Records shown:
•••••

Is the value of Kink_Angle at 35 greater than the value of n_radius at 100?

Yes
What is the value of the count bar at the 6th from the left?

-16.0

•••••

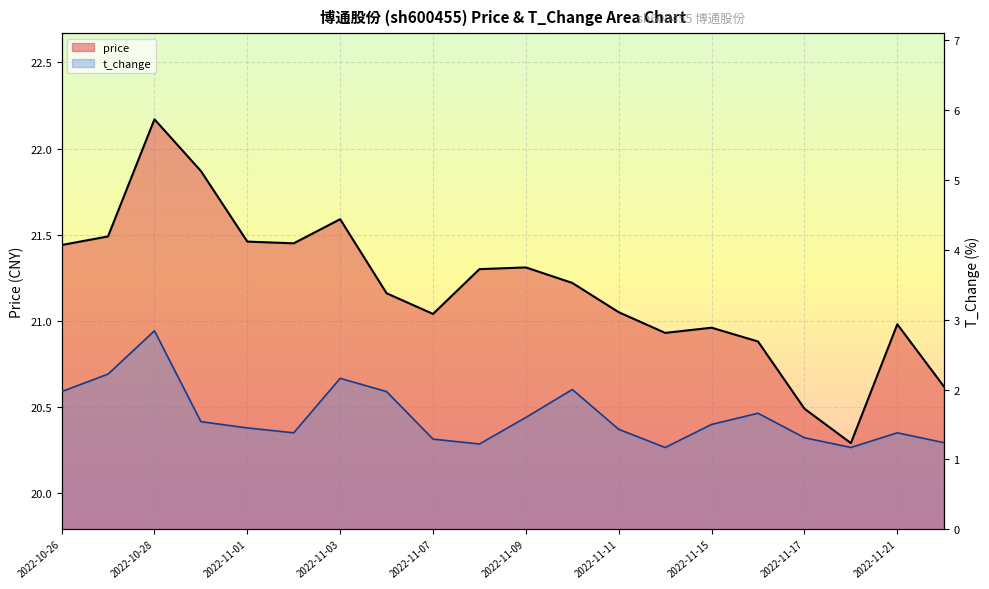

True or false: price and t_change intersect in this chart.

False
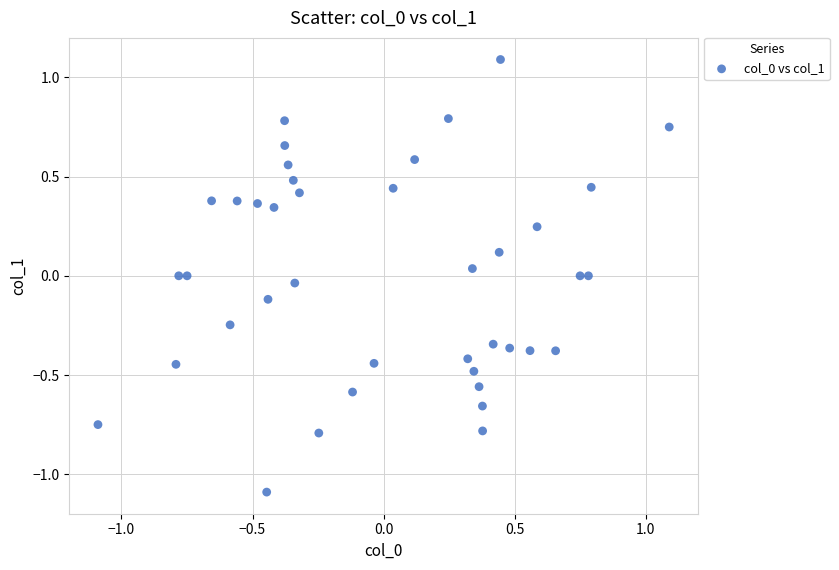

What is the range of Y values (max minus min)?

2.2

•••••

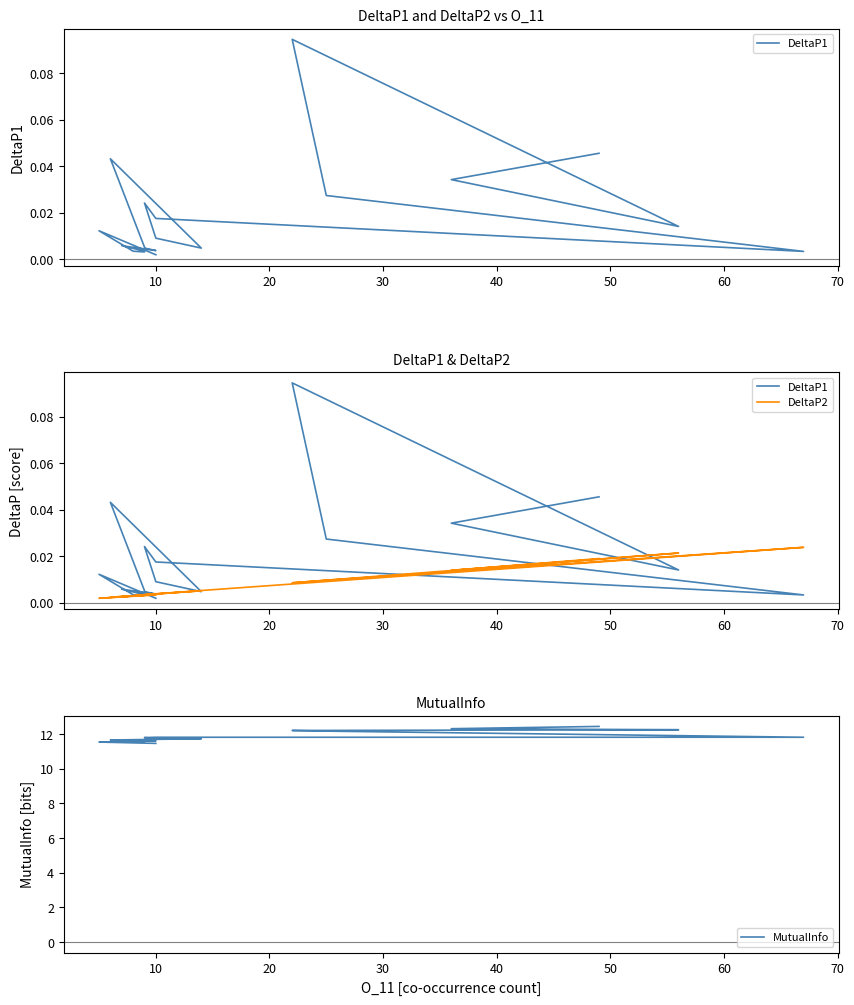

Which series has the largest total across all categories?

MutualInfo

•••••

Rewrite everything from the line containing "Is the value of Kink_Angle" down to the line containing "What is the value" as a numbered list, omitting any blank lines.

1. Is the value of Kink_Angle at 35 greater than the value of n_radius at 100?
2. Yes
3. What is the value of the count bar at the 6th from the left?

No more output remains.